Based on these judgments, he designed an evaluation model and defined CRI (Corruption Risk Index) as the corruption risk index.

Where CRIi represents the corruption risk index of contract i,
CIji represents the jth basic corruption indicator observed in the bidding for contract i,
wj represents the weight of the jth basic corruption indicator.
CRI=0 indicates the lowest corruption risk.
CRI=1 indicates the maximum observed corruption risk.

where single bidder is equal to 1 if there is only one bidder for the ith contract and equal to 0 if there are more bidders;
Zi represents the logarithm of a single-bid contract; β0 is the regression constant.
Rij is the j corruption “red flag” matrix of the ith contract, such as the length of the public notice period.
Cim represents the matrix of m control variables for the ith contract, such as the length of the public notice period;
Cim represents the matrix of m control variables for the ith contract.
Competitors in the market; εi is the error term;
β1j and β4m represent the vectors of coefficients, explanatory variables and control variables.
Based on Mihaly Fazekas' algorithm, the algorithm team also improved the text recognition of Spanish contracts and adjusted the risk indicators based on the conditions of Peru, and Funes achieved very good results.
Open data to achieve transparency and promote innovation
Three scholars from the School of Public Administration at Tsinghua University once pointed out in their study “Government Data Openness and Anti-Corruption: Practice and Inspiration from the UK”:Open data can promote social supervision, and the public can discover corruption through open data.
Open government data is conducive to improving government transparency and promoting economic development and social innovation. In this regard, the EU and the UK are currently at the forefront.
In 2015, the European Commission launched the Towards a European Strategy to Reduce Corruption by Enhancing the Use of Open Data (TACOD), and the United Kingdom became one of the pilot countries for the project.
The TACOD research team found that the largest number of sources of corruption exposure came from law enforcement agencies (34%), followed by investigative journalists (25%), freedom of information requests (14%), whistleblowing (13%), and open data (7%).
Although only 71% of corruption is exposed through open data, if certain key data are made public early, a large amount of corruption can be discovered and detected earlier. Open government data has the potential to become an important tool in the fight against corruption.
Even with government information disclosure, the threshold for handling complex contracts and massive transaction data has been raised. In 2009, the media exposed scandals of British MPs abusing public funds to reimburse personal bills. The three major political parties in the UK and more than 300 MPs were involved. Faced with the vast amount of reimbursement vouchers and application documents of MPs,Media outlets such as The Daily Telegraph and The Guardian released large amounts of data on the Internet and invited British citizens to participate in the survey in a "crowdsourcing" manner.
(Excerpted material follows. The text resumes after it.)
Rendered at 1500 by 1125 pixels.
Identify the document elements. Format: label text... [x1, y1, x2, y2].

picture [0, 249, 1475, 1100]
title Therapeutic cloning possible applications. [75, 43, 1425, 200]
It has attracted huge public attention in Peru
If citizens find suspicious points in the data, they can mark the corresponding data on the website, and the investigation team will continue to follow up. However, crowdsourcing also has many problems. Citizens who have not received investigation training cannot complete these tasks efficiently and accurately.
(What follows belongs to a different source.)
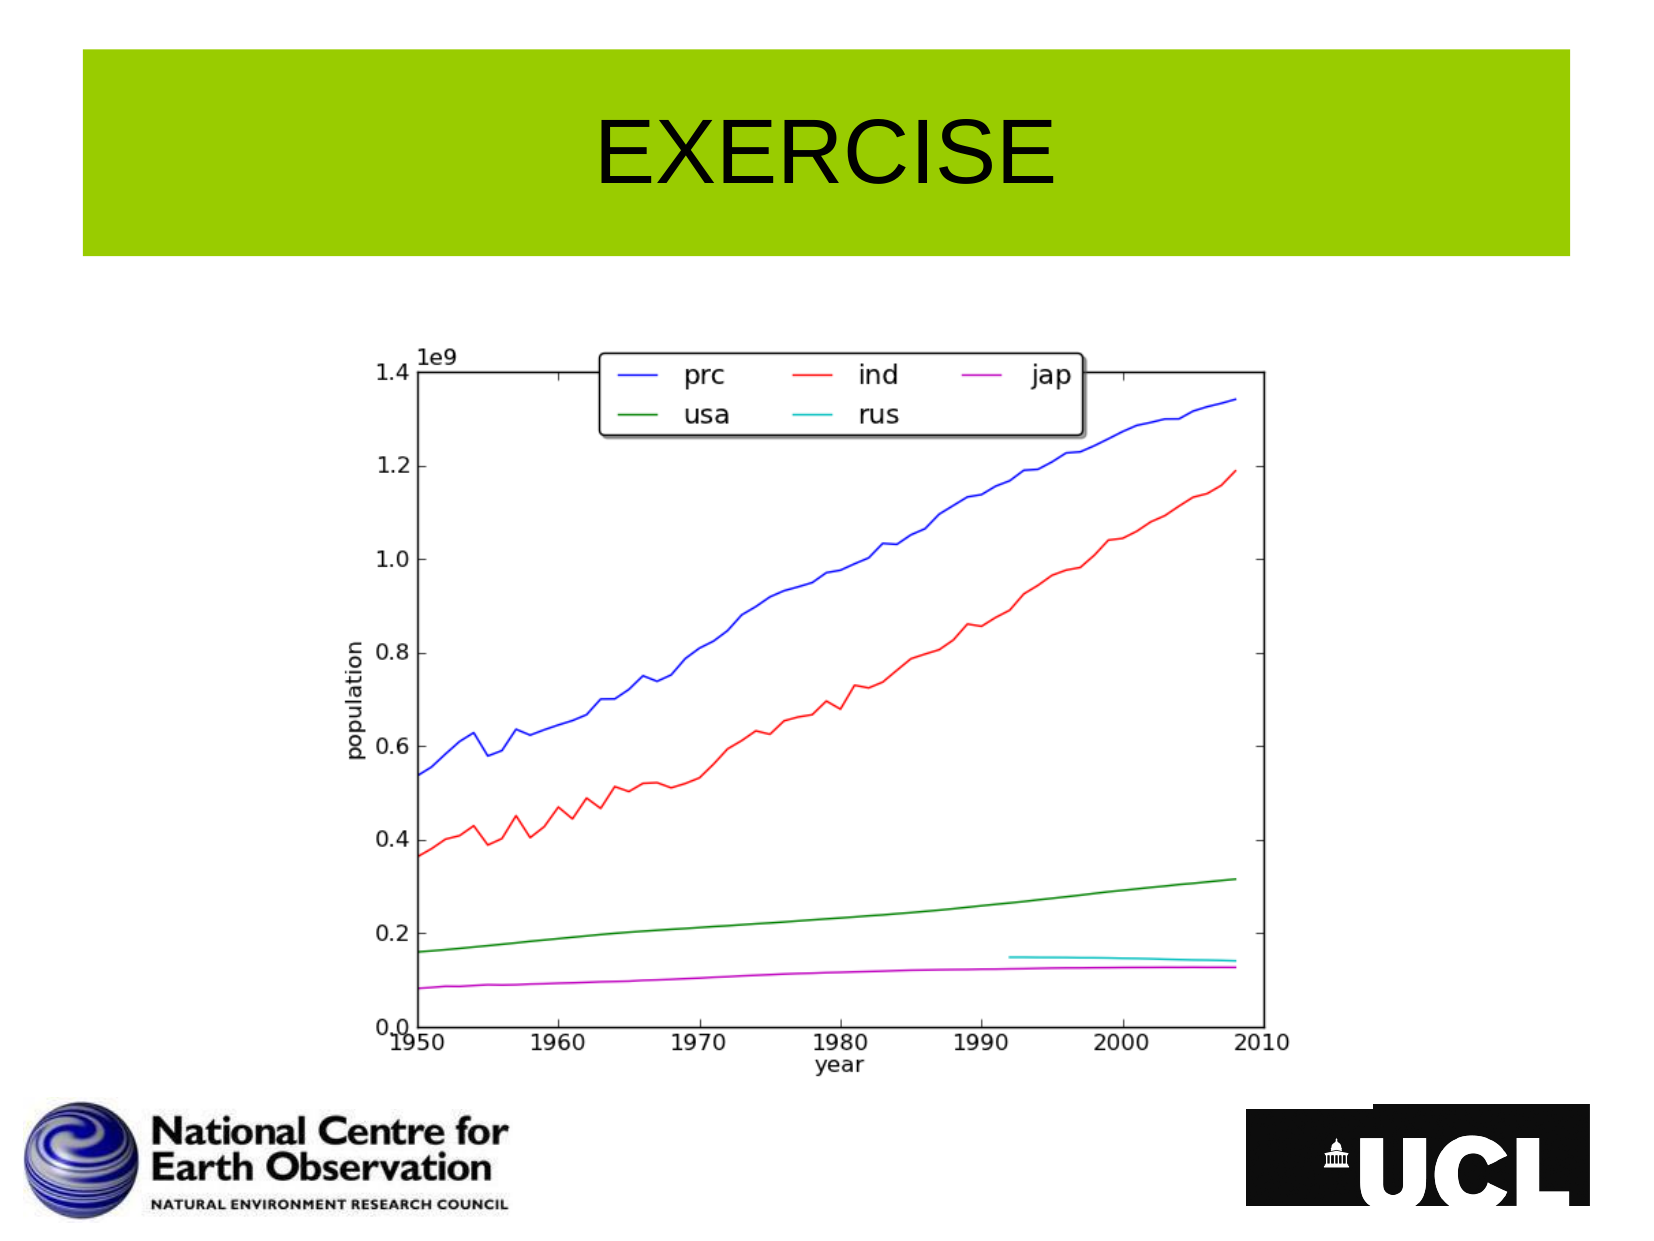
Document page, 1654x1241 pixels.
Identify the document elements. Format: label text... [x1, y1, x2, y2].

picture [23, 289, 1590, 1223]
title EXERCISE [82, 49, 1571, 257]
The emergence of Funes has achieved a breakthrough and best practice in revealing corruption through government open data. The four-person team consisting of data scientists, investigative journalists, and legal experts has powerfully demonstrated the powerful investigative capabilities of humans + AI.
Funes is still in action
To this day, Funes remains on the front lines of Peruvian investigative journalism as an open and accurate investigative tool.
Not only that, since last year, ojo-publico, the digital investigation agency that created Funes, has been using Funes to verify government procurement projects during the COVID-19 pandemic.